As marcas procuram assim ficar donas do nosso tempo. Como? A primeira etapa é permitir a entrada rápida no seu serviço presencial/online, com acesso grátis e poucas perguntas. A segunda etapa é dar uma "variação infinita" de experiências, baseada em três técnicas: número amplo de elementos (exercícios no CrossFit, criaturas no Pokémon Go, usuários no Tinder); somar, subtrair e alterar com frequência esses elementos; e propor configurações exclusivas, incitando à compra ou mensalidade. A terceira etapa consiste em iniciar novos desafios para os clientes, logo que os atuais desafios percam força. A marca pode ainda cruzar “espirais de envolvimento” com as clássicas experiências previsíveis que conduziam à lealdade do cliente com o tempo.

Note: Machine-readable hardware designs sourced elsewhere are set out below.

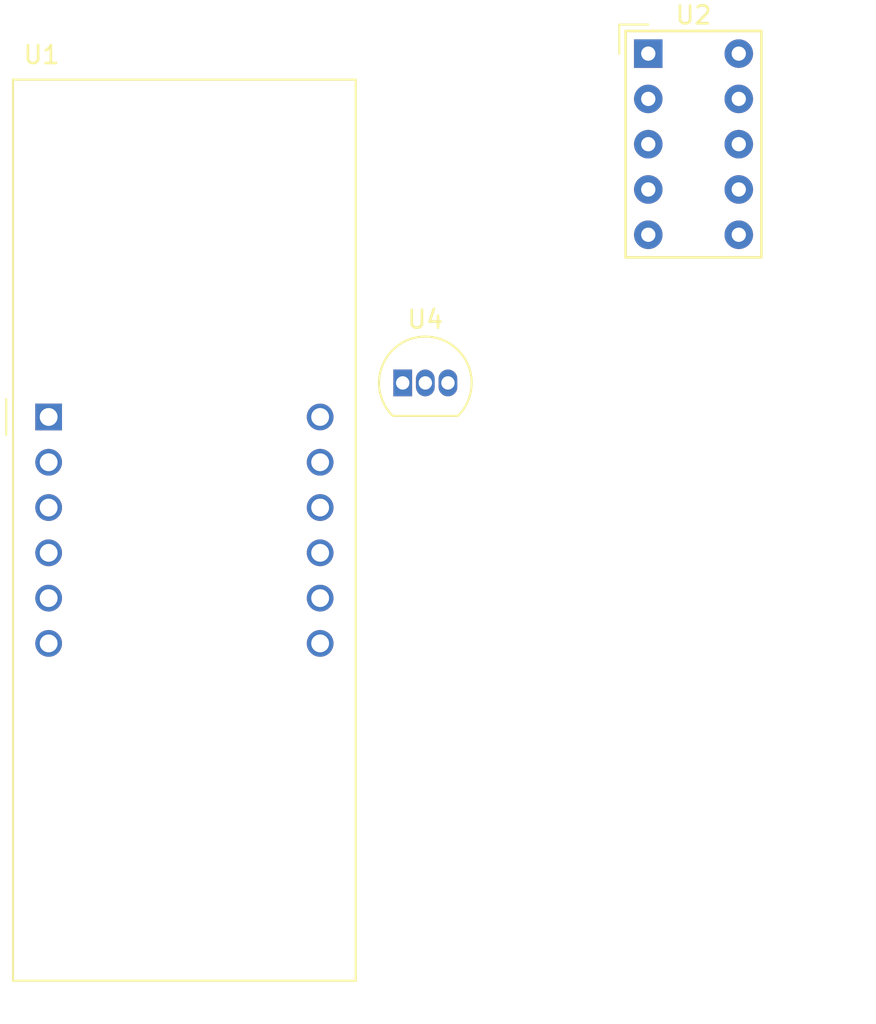
<source format=kicad_pcb>
(kicad_pcb
	(version 20241229)
	(generator "pcbnew")
	(generator_version "9.0")
	(general
		(thickness 1.6)
		(legacy_teardrops no)
	)
	(paper "A4")
	(layers
		(0 "F.Cu" signal)
		(2 "B.Cu" signal)
		(9 "F.Adhes" user "F.Adhesive")
		(11 "B.Adhes" user "B.Adhesive")
		(13 "F.Paste" user)
		(15 "B.Paste" user)
		(5 "F.SilkS" user "F.Silkscreen")
		(7 "B.SilkS" user "B.Silkscreen")
		(1 "F.Mask" user)
		(3 "B.Mask" user)
		(17 "Dwgs.User" user "User.Drawings")
		(19 "Cmts.User" user "User.Comments")
		(21 "Eco1.User" user "User.Eco1")
		(23 "Eco2.User" user "User.Eco2")
		(25 "Edge.Cuts" user)
		(27 "Margin" user)
		(31 "F.CrtYd" user "F.Courtyard")
		(29 "B.CrtYd" user "B.Courtyard")
		(35 "F.Fab" user)
		(33 "B.Fab" user)
		(39 "User.1" user)
		(41 "User.2" user)
		(43 "User.3" user)
		(45 "User.4" user)
	)
	(setup
		(pad_to_mask_clearance 0)
		(allow_soldermask_bridges_in_footprints no)
		(tenting front back)
		(pcbplotparams
			(layerselection 0x00000000_00000000_55555555_5755f5ff)
			(plot_on_all_layers_selection 0x00000000_00000000_00000000_00000000)
			(disableapertmacros no)
			(usegerberextensions no)
			(usegerberattributes yes)
			(usegerberadvancedattributes yes)
			(creategerberjobfile yes)
			(dashed_line_dash_ratio 12.000000)
			(dashed_line_gap_ratio 3.000000)
			(svgprecision 4)
			(plotframeref no)
			(mode 1)
			(useauxorigin no)
			(hpglpennumber 1)
			(hpglpenspeed 20)
			(hpglpendiameter 15.000000)
			(pdf_front_fp_property_popups yes)
			(pdf_back_fp_property_popups yes)
			(pdf_metadata yes)
			(pdf_single_document no)
			(dxfpolygonmode yes)
			(dxfimperialunits yes)
			(dxfusepcbnewfont yes)
			(psnegative no)
			(psa4output no)
			(plot_black_and_white yes)
			(sketchpadsonfab no)
			(plotpadnumbers no)
			(hidednponfab no)
			(sketchdnponfab yes)
			(crossoutdnponfab yes)
			(subtractmaskfromsilk no)
			(outputformat 1)
			(mirror no)
			(drillshape 1)
			(scaleselection 1)
			(outputdirectory "")
		)
	)
	(net 0 "")
	(net 1 "Net-(U1-d)")
	(net 2 "Net-(U1-a)")
	(net 3 "Net-(T5-C)")
	(net 4 "Net-(U1-DPX)")
	(net 5 "Net-(U1-g)")
	(net 6 "Net-(T3-C)")
	(net 7 "Net-(U1-b)")
	(net 8 "Net-(U1-f)")
	(net 9 "Net-(U1-c)")
	(net 10 "Net-(T2-C)")
	(net 11 "Net-(U1-e)")
	(net 12 "Net-(T1-C)")
	(net 13 "unconnected-(U2-DP-Pad7)")
	(net 14 "unconnected-(U2-G-Pad3)")
	(net 15 "unconnected-(U2-C-Pad8)")
	(net 16 "unconnected-(U2-E-Pad4)")
	(net 17 "unconnected-(U2-B-Pad9)")
	(net 18 "unconnected-(U2-CA-Pad6)")
	(net 19 "unconnected-(U2-F-Pad2)")
	(net 20 "Net-(T4-E)")
	(net 21 "Net-(U2-A)")
	(net 22 "unconnected-(U2-D-Pad5)")
	(net 23 "GND")
	(net 24 "Net-(U3-Vref-{slash}AN2{slash}RA2)")
	(net 25 "VDD")
	(footprint "Display_7Segment:HDSP-A151" (layer "F.Cu") (at 101.42 49.42))
	(footprint "Display_7Segment:CA56-12EWA" (layer "F.Cu") (at 67.76 69.8))
	(footprint "Package_TO_SOT_THT:TO-92_Inline" (layer "F.Cu") (at 87.635 67.89))
	(embedded_fonts no)
)

</source>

Haverá aqui uma dependência tóxica do consumidor, como no jogo a dinheiro? Supostamente, as pessoas podem desvincular-se do vício recreativo a qualquer momento, como quando já têm parceiro. Porém, muitas não conseguem desligar-se. “A fronteira entre vício e lazer é ténue. Abre-se uma reflexão social sobre o papel de nos vigiarmos, o que estamos a produzir e para onde evoluímos como sociedade”, nota Cláudia Simões. Manter a autodisciplina diária é difícil. Para consumidores compulsivos, a resposta é cancelar a assinatura, excluir a app e ligar a alguém amigo. As marcas creem que a maioria dos clientes não o fará.



Nota biográfica

Doutorada em Estudos Industriais e Empresariais pela Universidade de Warwick (Reino Unido), Cláudia Simões é professora catedrática do Departamento de Gestão da EEG e investigadora do Núcleo de Investigação em Políticas Económicas e Empresariais (NIPE) da UMinho. Foi investigadora visitante no Instituto de Tecnologia da Geórgia, na Universidade Loyola Marymount (EUA), nas Escolas de Negócios de Warwick, de Henley e da Open University (Reino Unido) e na Universidade de Melbourne (Austrália). Colaborou com a AICEP Portugal Global, o Eixo Atlântico e o Advanced Institute of Management (Reino Unido), entre outros. É membro do Conselho de Curadores da Fundação Bracara Augusta, conselheira não executiva da InvestBraga, além de editora associada do European Journal of Marketing e do International Journal of Consumer Studies.